• [What you need to do]:
After removing every image, reproduce the data exactly as it appears.

• [Data shown]:
- - - - - - -
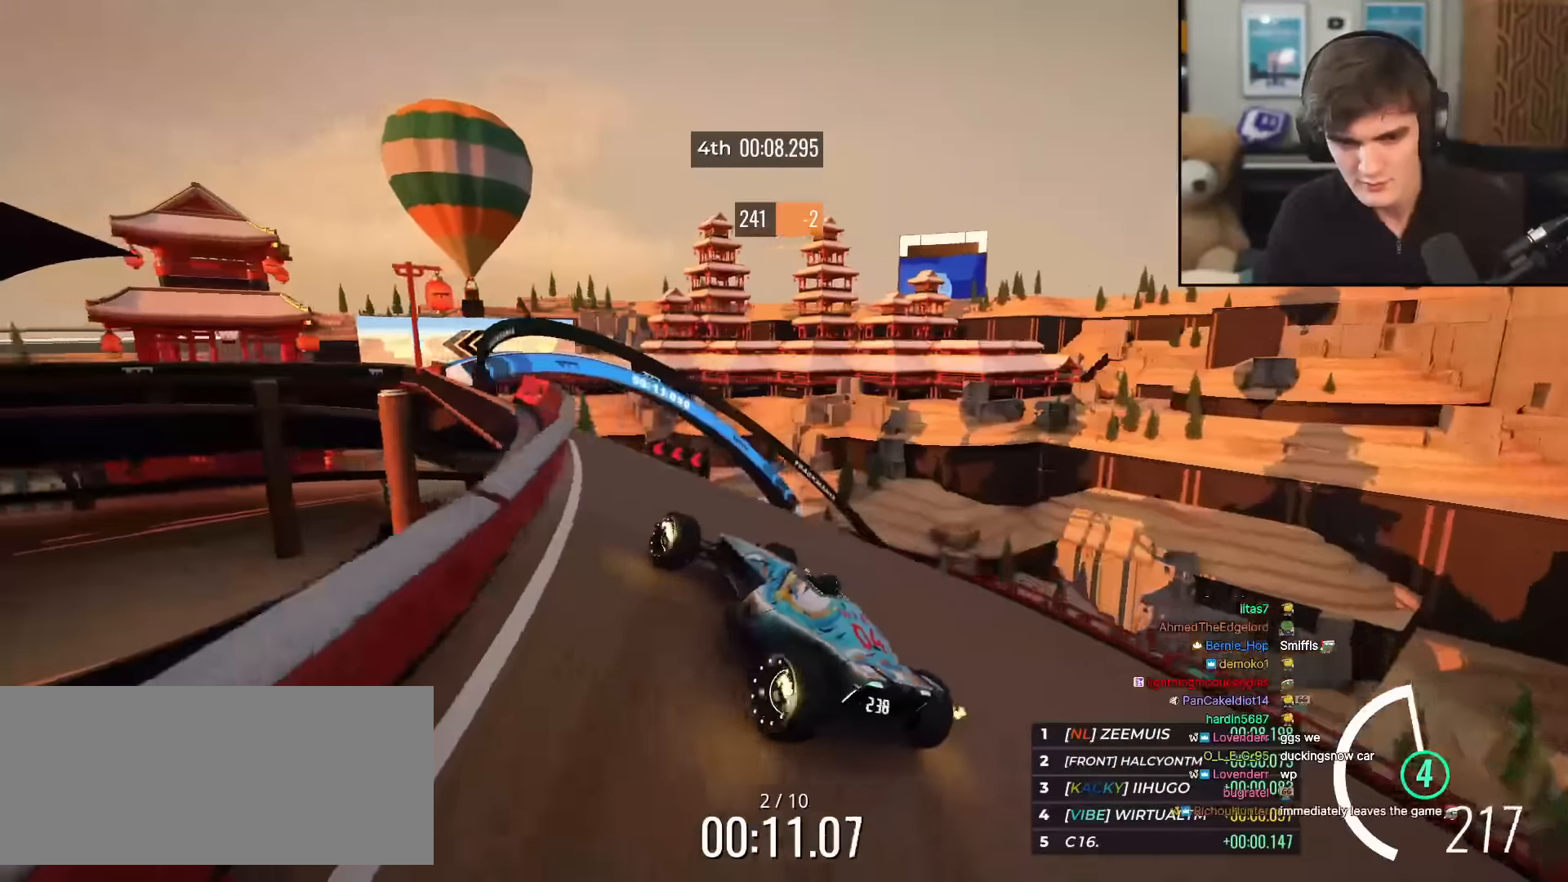
{"keys": ["left", "up"], "events": [[84, "left", "down"], [184, "left", "up"], [267, "left", "down"], [417, "left", "up"], [451, "left", "down"]]}
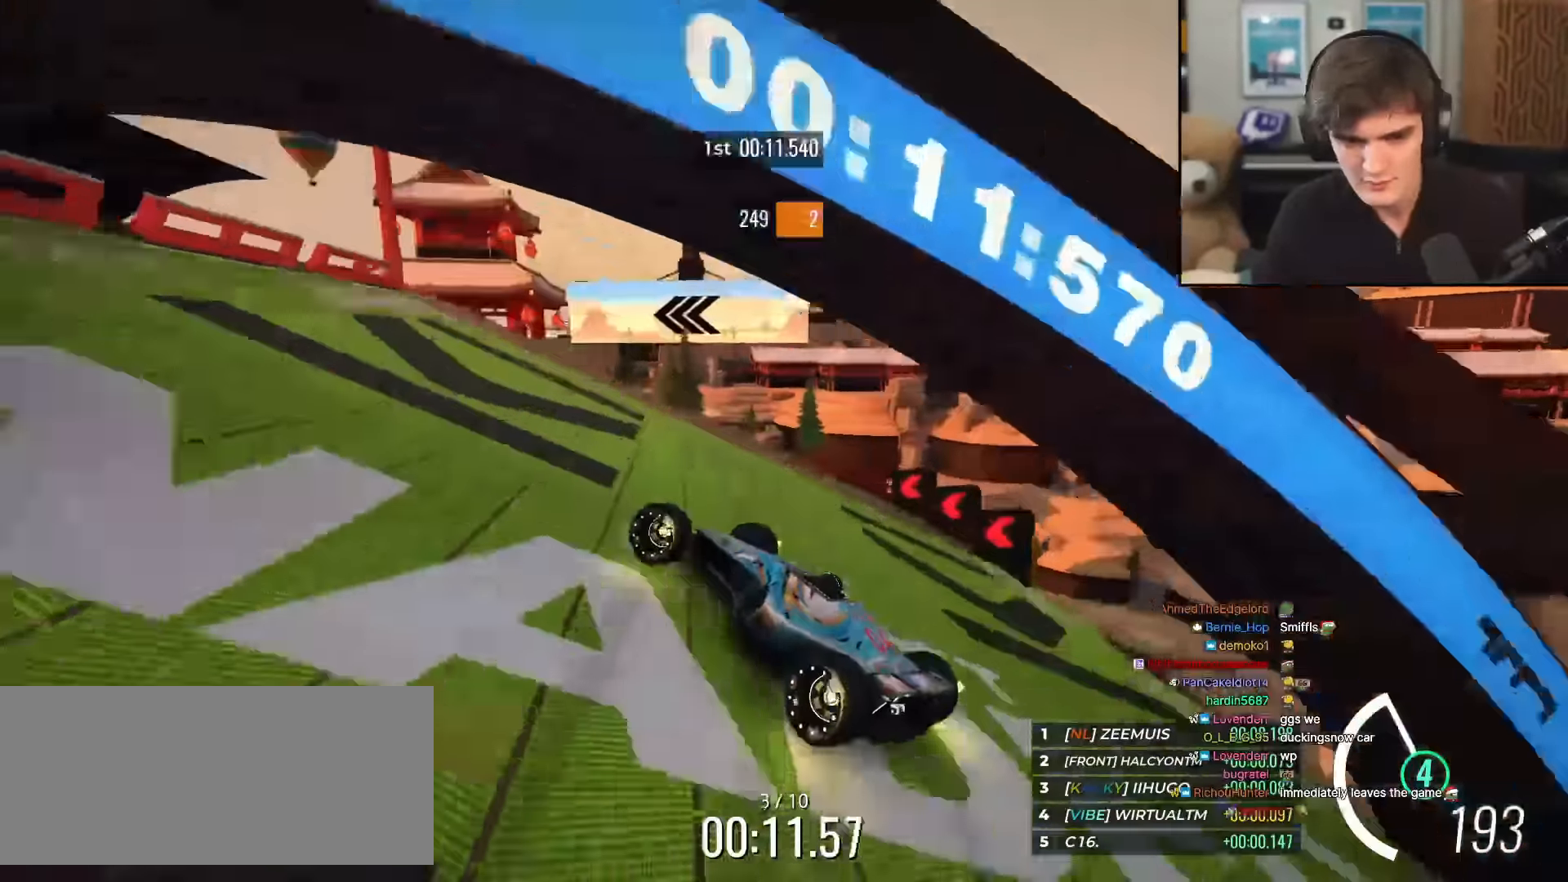
{"keys": ["left", "up"], "events": [[100, "left", "up"], [233, "left", "down"], [300, "left", "up"], [484, "left", "down"]]}
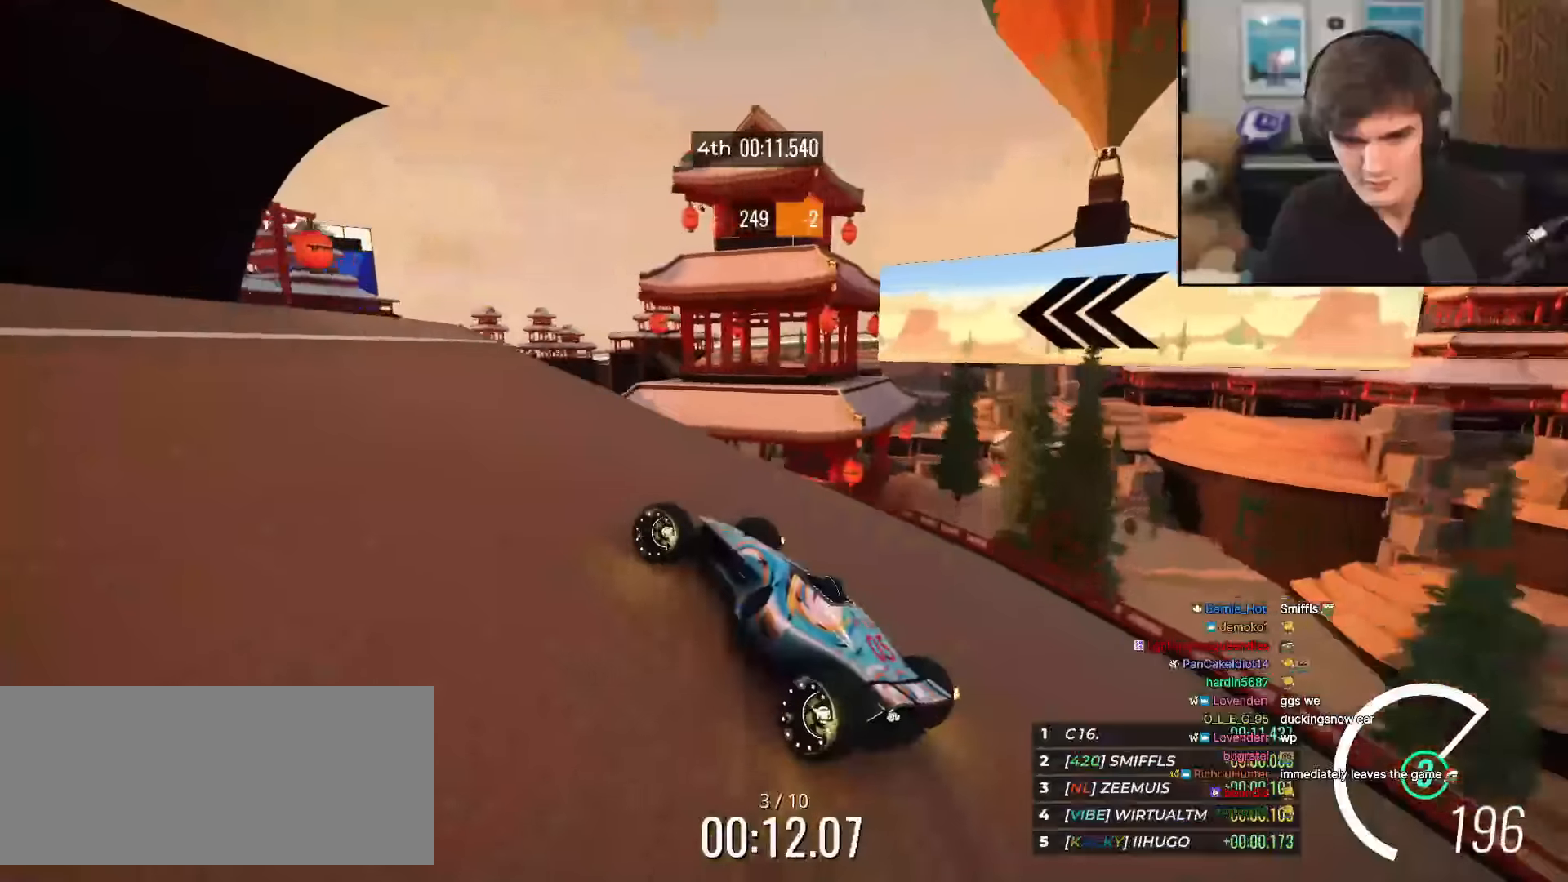
{"keys": ["up"], "events": [[116, "left", "up"], [300, "left", "down"], [450, "left", "up"]]}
- - - - - - -
• [Exercise answer]:
{"keys": ["left", "up"], "events": [[84, "left", "down"], [184, "left", "up"], [267, "left", "down"], [417, "left", "up"], [451, "left", "down"]]}
{"keys": ["left", "up"], "events": [[100, "left", "up"], [233, "left", "down"], [300, "left", "up"], [484, "left", "down"]]}
{"keys": ["up"], "events": [[116, "left", "up"], [300, "left", "down"], [450, "left", "up"]]}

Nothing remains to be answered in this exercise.